Mikhail Bezverkhii – Product Manager | Consulting

🤓 The smartest in the room

I think you know this about me: I really love Mark Manson. After all, it was his book that helped me fight depression a year and a half ago.


A few days ago he released a great video (https://youtu.be/ICTgC1RDhng — God, Telegram on MacBook really won’t let me paste links properly), useful for those who were told at school “you’ll go far” — and then grew up unhappy and often feeling unsuccessful. I highly recommend watching it. Mark explains why being a “smart kid” is often not a predictor of success, but rather a precursor to problems. In short: a smart kid doesn’t develop the skill of overcoming difficulties (why would they?), surrounds themselves with people who make them feel smart rather than happy, and fails to recognize other people’s superiority.

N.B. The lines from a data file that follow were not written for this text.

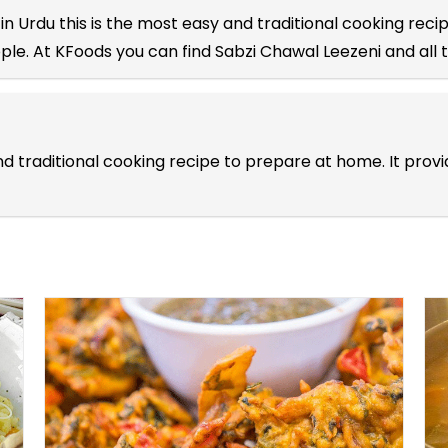
in Urdu
this is the most easy and traditional cooking recip
ple. At KFoods you can find Sabzi Chawal Leezeni and all
nd traditional cooking recipe to prepare at home. It prov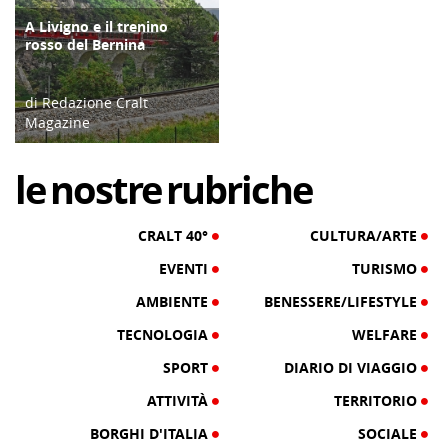
A Livigno e il trenino
ATTIVITÀ
rosso del Bernina
di Redazione Cralt
Magazine
10/12/20
le
nostre
rubriche
CRALT 40°
CULTURA/ARTE
EVENTI
TURISMO
AMBIENTE
BENESSERE/LIFESTYLE
TECNOLOGIA
WELFARE
SPORT
DIARIO DI VIAGGIO
ATTIVITÀ
TERRITORIO
BORGHI D'ITALIA
SOCIALE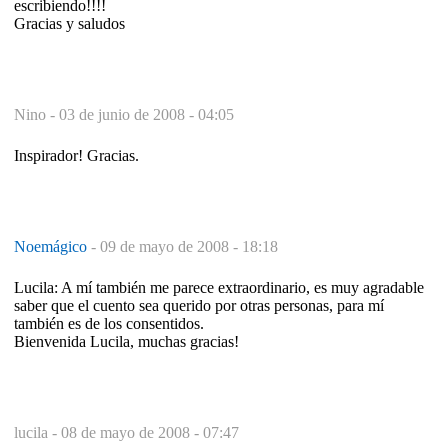
escribiendo!!!!
Gracias y saludos
Nino -
03 de junio de 2008 - 04:05
Inspirador! Gracias.
Noemágico
-
09 de mayo de 2008 - 18:18
Lucila: A mí también me parece extraordinario, es muy agradable
saber que el cuento sea querido por otras personas, para mí
también es de los consentidos.
Bienvenida Lucila, muchas gracias!
lucila -
08 de mayo de 2008 - 07:47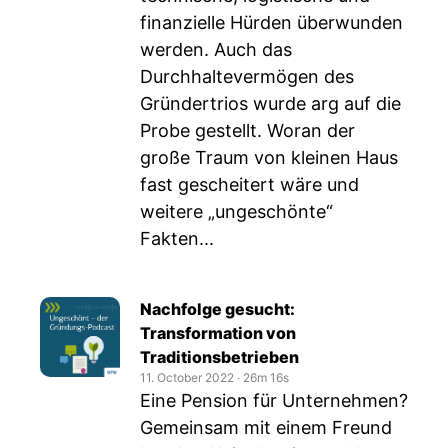
finanzielle Hürden überwunden
werden. Auch das
Durchhaltevermögen des
Gründertrios wurde arg auf die
Probe gestellt. Woran der
große Traum von kleinen Haus
fast gescheitert wäre und
weitere „ungeschönte“
Fakten...
Nachfolge gesucht:
Transformation von
Traditionsbetrieben
11. October 2022
‧
26m 16s
Eine Pension für Unternehmen?
Gemeinsam mit einem Freund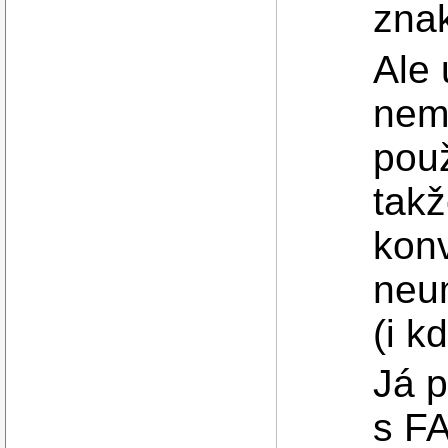
zna
Ale 
nem
použ
takž
konv
neum
(i k
Já 
s FA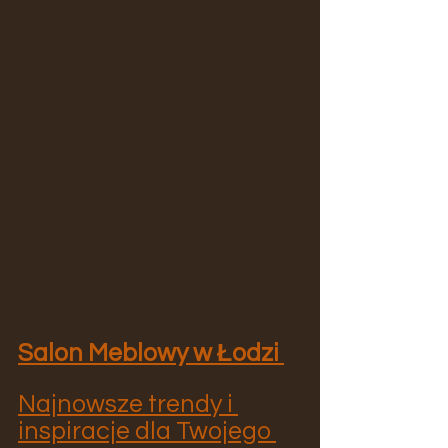
Salon Meblowy w Łodzi 
Najnowsze trendy i 
inspiracje dla Twojego 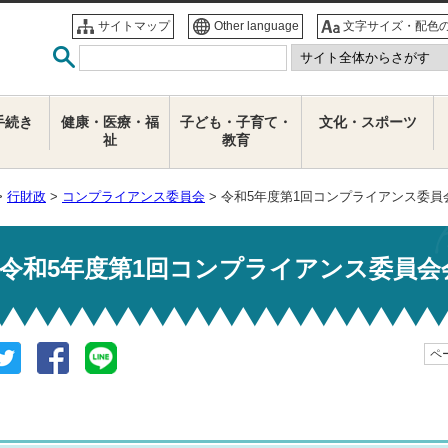
サイトマップ
Other language
文字サイズ・配色
手続き
健康・医療・福
子ども・子育て・
文化・スポーツ
祉
教育
>
行財政
>
コンプライアンス委員会
> 令和5年度第1回コンプライアンス委員
令和5年度第1回コンプライアンス委員会
ペー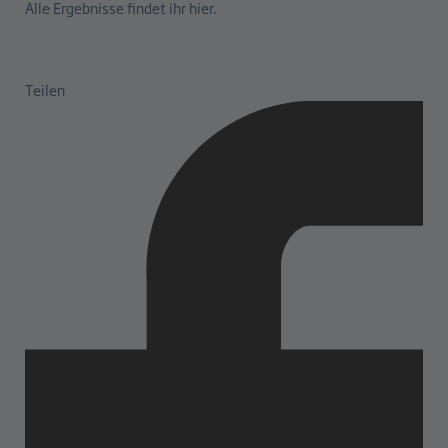
Alle Ergebnisse findet ihr
hier
.
Teilen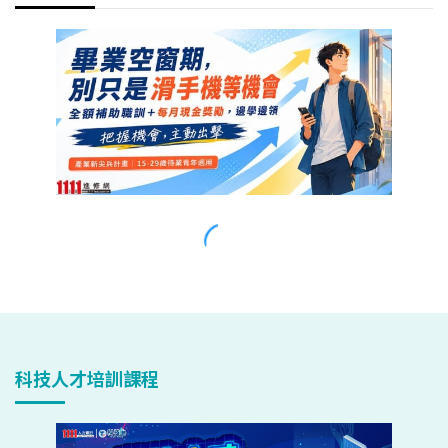
科技人才培訓課程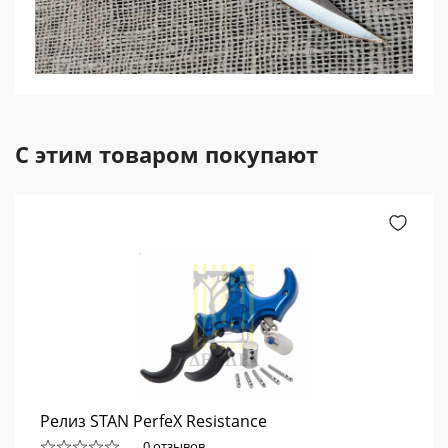
С этим товаром покупают
Релиз STAN PerfeX Resistance
0 отзывов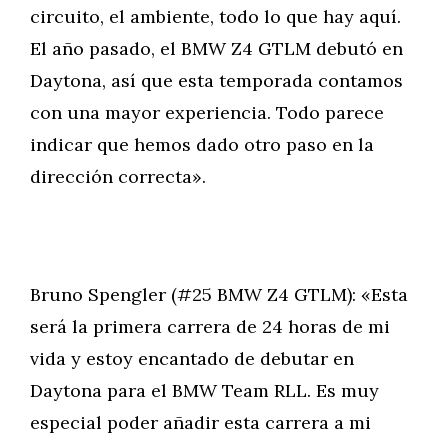
circuito, el ambiente, todo lo que hay aquí.
El año pasado, el BMW Z4 GTLM debutó en
Daytona, así que esta temporada contamos
con una mayor experiencia. Todo parece
indicar que hemos dado otro paso en la
dirección correcta».
Bruno Spengler (#25 BMW Z4 GTLM): «Esta
será la primera carrera de 24 horas de mi
vida y estoy encantado de debutar en
Daytona para el BMW Team RLL. Es muy
especial poder añadir esta carrera a mi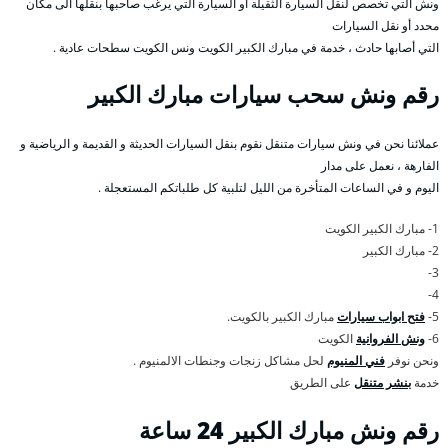
ونش التي تخصص لنقل السيارة الثقيلة أو السيارة التي يرغب صاحبها بنقلها الى مكان
محدد أو نقل السيارات
التي أصابها حادث ، خدمة في مبارك الكبير الكويت ونس الكويت سطحات عادية .
رقم
ونش سحب سيارات مبارك الكبير
عملائنا نحن في ونش سيارات متنقل نقوم بنقل السيارات الحديثة و القديمة و الرياضية و
الفارهة ، نعمل على مدار
اليوم و في الساعات المتأخرة من الليل لتلبية كل طلباتكم المستعجلة .
1- مبارك الكبير الكويت
2- مبارك الكبير
3-
4-
5-
فتح ابواب سيارات
مبارك الكبير بالكويت.
6-
ونش الفروانية
الكويت
ونحن نوفر
فني المنيوم
لحل مشاكل زنجات وجنطات الالمنيوم .
خدمة
بنشر متنقل
على الطريق
رقم
ونش مبارك الكبير 24 ساعة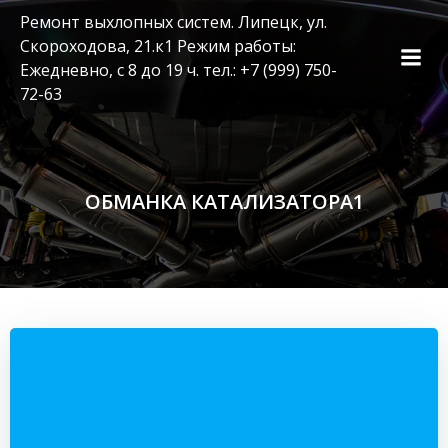
Перейти
Ремонт выхлопных систем. Липецк, ул.
к
Скороходова, 21.к1 Режим работы:
содержимому
Ежедневно, с 8 до 19 ч. тел.: +7 (999) 750-
72-63
ОБМАНКА КАТАЛИЗАТОРА1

And let me make a small coming out: I still identify as the smartest person in the room in most situations. So I became curious about what allows me not to feel like a failure — and I found three reasons.


The first reason — thanks to my mom and my family in general. I was raised with a sense of modesty and was called out when I laughed at classmates I thought were stupid. That prevented me from developing arrogance toward people who know less than I do. As a result, when I was dumber than others, I didn’t feel worse or lose my identity. It kept me out of a trap: I don’t believe there’s nothing to learn from other people. Almost EVERYONE knows something I don’t.


There’s also a “one-and-a-half” reason — I was lucky to find great friends: Edik, Tolik, Dima, and Egor — thank you for being in my life. Thanks to them, at school I could identify not only as a smart guy, but also as a basketball player. And just so you know, my IQ and my height are very close — and in seventh grade, especially so.


The second reason is the Higher School of Economics. I hadn’t gotten too used to my intelligence yet, so I experienced the feeling of “I’m dumb” at 17 rather than at 25. My psyche had time to adjust, and I had to quickly learn how to apply effort.


The third reason is work and communication in English. Three-and-a-half — communication in Hungarian. Do you have any idea how hard it is to be smart in a foreign language? I’ve been speaking English decently for half my life and I’m not afraid to bargain in Spanish with a 100-word vocabulary, but I failed to understand what a cashier in Philadelphia was asking me after five attempts. I had to say: “Sorry sir, I’m not local, I don’t understand, please speak slower!” I haven’t felt THAT stupid in a very long time.


In the end, I think I managed to avoid many (not all — trust me, not all) problems of the “smart kid” because I always had other identities besides “I’m very smart.” A few times that identity even had to give way to the identity of “I’m an idiot.”


Long story short: don’t be the smartest person in the room. It’s not worth it. People don’t love you for being clever — they love you for being dad’s rogue and mom’s handsome boy.